**Goal of the exercise**
Pictures excluded, return every entry exactly, please.

#####

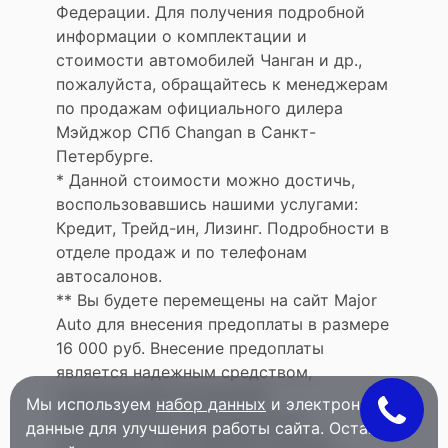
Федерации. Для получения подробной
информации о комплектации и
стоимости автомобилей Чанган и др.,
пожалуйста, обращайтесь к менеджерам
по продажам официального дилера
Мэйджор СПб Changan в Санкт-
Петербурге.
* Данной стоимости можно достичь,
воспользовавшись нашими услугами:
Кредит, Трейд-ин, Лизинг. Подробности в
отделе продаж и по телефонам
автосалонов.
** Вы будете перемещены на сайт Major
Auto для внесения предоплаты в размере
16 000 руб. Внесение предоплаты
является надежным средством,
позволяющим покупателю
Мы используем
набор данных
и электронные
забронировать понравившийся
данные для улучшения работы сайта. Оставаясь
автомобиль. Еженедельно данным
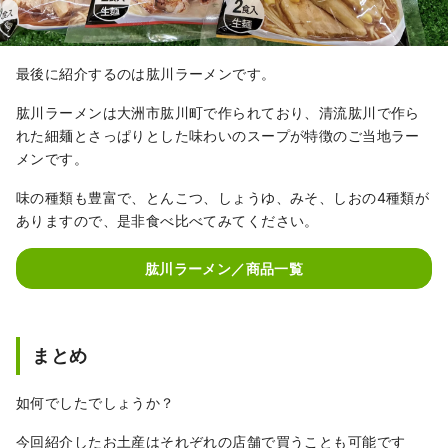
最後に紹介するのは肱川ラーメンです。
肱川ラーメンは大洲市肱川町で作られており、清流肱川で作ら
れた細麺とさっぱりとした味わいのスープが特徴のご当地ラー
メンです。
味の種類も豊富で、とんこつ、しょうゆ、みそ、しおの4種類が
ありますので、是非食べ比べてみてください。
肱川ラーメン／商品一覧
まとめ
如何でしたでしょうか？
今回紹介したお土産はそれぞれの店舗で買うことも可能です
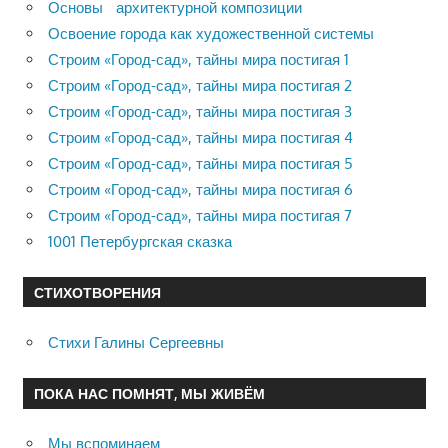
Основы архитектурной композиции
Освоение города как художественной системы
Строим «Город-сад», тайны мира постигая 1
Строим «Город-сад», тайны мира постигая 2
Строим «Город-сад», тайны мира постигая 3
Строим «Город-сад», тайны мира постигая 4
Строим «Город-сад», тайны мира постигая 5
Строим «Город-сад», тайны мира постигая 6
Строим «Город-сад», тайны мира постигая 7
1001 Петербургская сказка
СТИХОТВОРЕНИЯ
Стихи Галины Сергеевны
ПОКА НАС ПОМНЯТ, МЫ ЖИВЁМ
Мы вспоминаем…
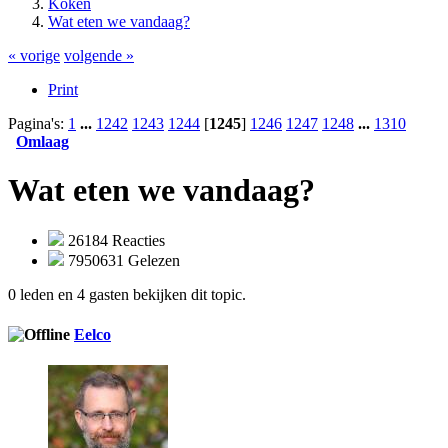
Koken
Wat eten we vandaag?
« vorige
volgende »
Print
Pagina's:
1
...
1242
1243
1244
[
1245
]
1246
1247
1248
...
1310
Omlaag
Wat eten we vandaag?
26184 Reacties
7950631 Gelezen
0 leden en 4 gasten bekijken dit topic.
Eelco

#####

**Result of this exercise**
Федерации. Для получения подробной
информации о комплектации и
стоимости автомобилей Чанган и др.,
пожалуйста, обращайтесь к менеджерам
по продажам официального дилера
Мэйджор СПб Changan в Санкт-
Петербурге.
* Данной стоимости можно достичь,
воспользовавшись нашими услугами:
Кредит, Трейд-ин, Лизинг. Подробности в
отделе продаж и по телефонам
автосалонов.
** Вы будете перемещены на сайт Major
Auto для внесения предоплаты в размере
16 000 руб. Внесение предоплаты
является надежным средством,
позволяющим покупателю
Мы используем
набор данных
и электронные
забронировать понравившийся
данные для улучшения работы сайта. Оставаясь
автомобиль. Еженедельно данным
最後に紹介するのは肱川ラーメンです。
肱川ラーメンは大洲市肱川町で作られており、清流肱川で作ら
れた細麺とさっぱりとした味わいのスープが特徴のご当地ラー
メンです。
味の種類も豊富で、とんこつ、しょうゆ、みそ、しおの4種類が
ありますので、是非食べ比べてみてください。
肱川ラーメン／商品一覧
まとめ
如何でしたでしょうか？
今回紹介したお土産はそれぞれの店舗で買うことも可能です
Основы архитектурной композиции
Освоение города как художественной системы
Строим «Город-сад», тайны мира постигая 1
Строим «Город-сад», тайны мира постигая 2
Строим «Город-сад», тайны мира постигая 3
Строим «Город-сад», тайны мира постигая 4
Строим «Город-сад», тайны мира постигая 5
Строим «Город-сад», тайны мира постигая 6
Строим «Город-сад», тайны мира постигая 7
1001 Петербургская сказка
СТИХОТВОРЕНИЯ
Стихи Галины Сергеевны
ПОКА НАС ПОМНЯТ, МЫ ЖИВЁМ
Мы вспоминаем…
Koken
Wat eten we vandaag?
« vorige
volgende »
Print
Pagina's:
1
...
1242
1243
1244
[
1245
]
1246
1247
1248
...
1310
Omlaag
Wat eten we vandaag?
26184 Reacties
7950631 Gelezen
0 leden en 4 gasten bekijken dit topic.
Eelco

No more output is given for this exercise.